Have you ever wondered, How can the risen Lamb of God be slain from the foundation of the world if the crucifixion and resurrection didn't happen until around 30 AD? It sounds contradictory. This biblical claim flies in the face of a conventional view of chronological time.

If the universe contains every when, however, then what we believe is the key event in the history of the universe---the crucifixion and resurrection of Jesus---is the key "now" among all nows that exist from eternity---from Alpha to Omega. A man born around 8 B.C. and executed around 30 A.D. is slain from the foundation of the world? Scripture says yes.

The reason that Jesus can be "slain from the foundation of the world" is because the whole of the universe (past, present, and future) came into existence whole. When the universe came into existence, it wasn’t just all wheres that came into existence. All whens came into existence too, including the crucifixion. The crucifixion of Jesus, the pivotal moment in our universe as we Christians see it, was and is and always will be present to the whole. It’s the linchpin moment in a forever-complete salvation-history.

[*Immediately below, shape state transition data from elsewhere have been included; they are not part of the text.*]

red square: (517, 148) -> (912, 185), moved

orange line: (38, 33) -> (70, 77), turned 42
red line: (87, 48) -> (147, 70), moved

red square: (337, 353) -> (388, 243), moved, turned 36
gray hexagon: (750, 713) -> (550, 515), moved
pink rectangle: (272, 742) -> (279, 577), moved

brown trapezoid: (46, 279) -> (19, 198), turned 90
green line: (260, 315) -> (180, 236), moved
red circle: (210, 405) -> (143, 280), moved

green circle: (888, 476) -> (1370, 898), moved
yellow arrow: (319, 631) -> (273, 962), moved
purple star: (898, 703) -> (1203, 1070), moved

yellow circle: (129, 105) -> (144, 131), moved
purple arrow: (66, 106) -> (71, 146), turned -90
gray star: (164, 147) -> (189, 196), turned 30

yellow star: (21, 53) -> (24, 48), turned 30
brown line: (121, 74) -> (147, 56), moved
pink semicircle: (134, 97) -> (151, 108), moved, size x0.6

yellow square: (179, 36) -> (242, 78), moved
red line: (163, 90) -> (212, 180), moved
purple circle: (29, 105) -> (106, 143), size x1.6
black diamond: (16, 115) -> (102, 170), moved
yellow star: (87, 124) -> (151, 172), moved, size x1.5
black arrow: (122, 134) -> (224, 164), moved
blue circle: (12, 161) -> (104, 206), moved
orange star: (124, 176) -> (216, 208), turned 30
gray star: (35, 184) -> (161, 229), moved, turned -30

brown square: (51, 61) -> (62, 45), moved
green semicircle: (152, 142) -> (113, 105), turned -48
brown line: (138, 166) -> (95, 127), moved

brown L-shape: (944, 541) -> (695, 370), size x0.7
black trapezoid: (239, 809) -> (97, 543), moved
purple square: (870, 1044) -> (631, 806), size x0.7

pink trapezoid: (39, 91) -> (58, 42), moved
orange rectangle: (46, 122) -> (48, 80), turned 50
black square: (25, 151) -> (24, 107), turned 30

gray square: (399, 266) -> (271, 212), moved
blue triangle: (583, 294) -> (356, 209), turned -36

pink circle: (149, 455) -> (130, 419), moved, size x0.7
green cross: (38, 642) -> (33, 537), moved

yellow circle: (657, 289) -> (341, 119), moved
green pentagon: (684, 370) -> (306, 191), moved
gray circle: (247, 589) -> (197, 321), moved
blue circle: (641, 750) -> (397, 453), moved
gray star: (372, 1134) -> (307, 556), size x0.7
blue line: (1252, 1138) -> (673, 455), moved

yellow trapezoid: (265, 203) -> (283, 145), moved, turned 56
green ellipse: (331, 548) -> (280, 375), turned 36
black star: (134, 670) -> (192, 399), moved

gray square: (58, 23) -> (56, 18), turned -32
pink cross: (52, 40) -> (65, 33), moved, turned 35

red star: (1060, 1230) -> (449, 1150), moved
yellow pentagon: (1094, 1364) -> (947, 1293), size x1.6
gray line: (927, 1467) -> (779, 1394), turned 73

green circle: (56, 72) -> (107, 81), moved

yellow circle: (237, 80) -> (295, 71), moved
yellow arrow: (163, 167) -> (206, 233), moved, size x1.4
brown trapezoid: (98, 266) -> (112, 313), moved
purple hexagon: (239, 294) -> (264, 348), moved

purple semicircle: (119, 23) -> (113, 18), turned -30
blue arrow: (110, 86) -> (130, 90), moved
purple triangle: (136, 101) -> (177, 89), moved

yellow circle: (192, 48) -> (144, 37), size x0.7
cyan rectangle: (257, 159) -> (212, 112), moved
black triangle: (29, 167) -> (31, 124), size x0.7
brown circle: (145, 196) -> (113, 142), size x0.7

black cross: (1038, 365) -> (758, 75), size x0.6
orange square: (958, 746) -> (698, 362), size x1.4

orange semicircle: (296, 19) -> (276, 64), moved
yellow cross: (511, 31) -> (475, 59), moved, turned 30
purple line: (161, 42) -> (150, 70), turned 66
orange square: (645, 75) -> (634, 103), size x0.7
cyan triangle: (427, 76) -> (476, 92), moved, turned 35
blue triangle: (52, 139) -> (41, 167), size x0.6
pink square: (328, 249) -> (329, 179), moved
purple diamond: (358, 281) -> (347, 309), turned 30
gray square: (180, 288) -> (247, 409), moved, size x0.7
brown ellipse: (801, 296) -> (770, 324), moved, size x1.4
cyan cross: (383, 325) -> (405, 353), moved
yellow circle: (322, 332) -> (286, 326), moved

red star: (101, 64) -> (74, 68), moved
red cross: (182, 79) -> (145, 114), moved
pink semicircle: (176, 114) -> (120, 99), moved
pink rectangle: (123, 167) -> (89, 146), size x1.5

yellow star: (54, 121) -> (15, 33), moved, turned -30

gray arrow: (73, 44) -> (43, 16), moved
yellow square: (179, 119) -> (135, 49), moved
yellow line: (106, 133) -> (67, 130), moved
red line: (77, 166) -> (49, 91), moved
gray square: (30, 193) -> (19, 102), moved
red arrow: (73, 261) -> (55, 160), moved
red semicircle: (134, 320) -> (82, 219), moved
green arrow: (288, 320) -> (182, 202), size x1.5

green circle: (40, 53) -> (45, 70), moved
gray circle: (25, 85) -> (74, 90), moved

From this perspective, the crucifixion-now can be seen as "simultaneous" with the creation-now and with the last-day-resurrection-now. They're all here together in the spacetime loaf, the complete physical universe, all whens from beginning to end are just here.

Consider this the key point: I see no problem with what Jesus means when he speaks from the cross, "Truly I tell you, today you will be with me in Paradise. ”Luke 23:43) The Lord is present to every day in the universe. They are all his simultaneous todays. And when we experience our death-nows as he did, we "skip" or "fast-forward" instantaneously to our joint resurrection-now with him. Therefore, the today of our deaths is literally the today of our resurrections. ( That's because from a heavenly perspective as well as an Einsteinian perspective, both days (like all days) are eternally simultaneous.

So when resurrection-Jesus popped in on the disciples behind locked doors, he wasn't just appearing from some-where else. He was also appearing from some-when else: the future resurrection of the dead. He transcended space and time to appear to his friends. He transcends spacetime still. He reigns over all spacetime in his kingdom of heaven. He is the resurrection. He is the Alpha (A) and the Omega (W....).


All this is to say that Minkie, the finest Scrabble player who ever lived, is both in the ground and alive forevermore at the future resurrection of the dead. She is dead yet alive. The kicker is, if the Bible and Einstein are correct about creation, then in our universe right now I am at the future resurrection of the dead with Minkie too, and so are you.